Garment’s life(cycle) is quite unpredictable but at the same time it’s something to take into account when developing a new design. As a maker I wish to establish a trialogue between me, the material and the wearer. I can’t assume that my creation will serve someone for 20 and more years. There are material and emotional aspects at play. I have made some experiments with making jewelry from old polyester briefs since I can’t wear them anymore. I’m not a jewelry designer but it would be nice to have a collaboration where we could create a circular approach to the lingerie design that is already implemented from the start. As a speculative design it means modeling a choice for the wearer and to stay open to possibilities and to a potential change in the future, even though it’s unpredictable.

“The material itself is full of suggestions for its use if we approach it unaggressively, receptively” Anny Albers.
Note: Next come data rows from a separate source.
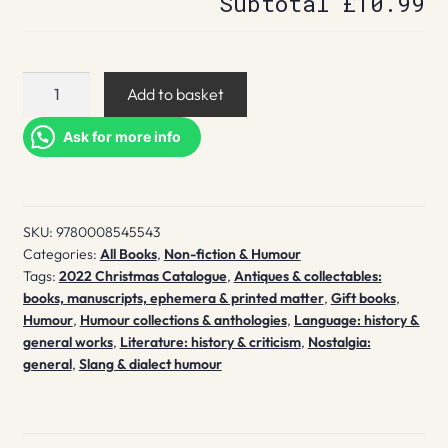
Subtotal
£10.99
Librorum
Add to basket
Ridiculorum
quantity
Ask for more info
SKU:
9780008545543
Categories:
All Books
,
Non-fiction & Humour
Tags:
2022 Christmas Catalogue
,
Antiques & collectables:
books, manuscripts, ephemera & printed matter
,
Gift books
,
Humour
,
Humour collections & anthologies
,
Language: history &
general works
,
Literature: history & criticism
,
Nostalgia:
general
,
Slang & dialect humour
Another great approach to the restoration of  ‘the worn’ that I discovered while reading about conscious art/fashion projects in The Netherlands is the Golden Joynery project. It’s a practice inspired by the Japanese technique Kintsugi, where broken porcelain is visibly healed with gold. I decided to try to fix holes in my garments by darning, embroidering and stitching them with a golden thread, and I am hooked. I loved fixing lingerie this way. To expand my slow-sewing skillset I have joined the Common Threads community in Amsterdam with some amazing thread experts.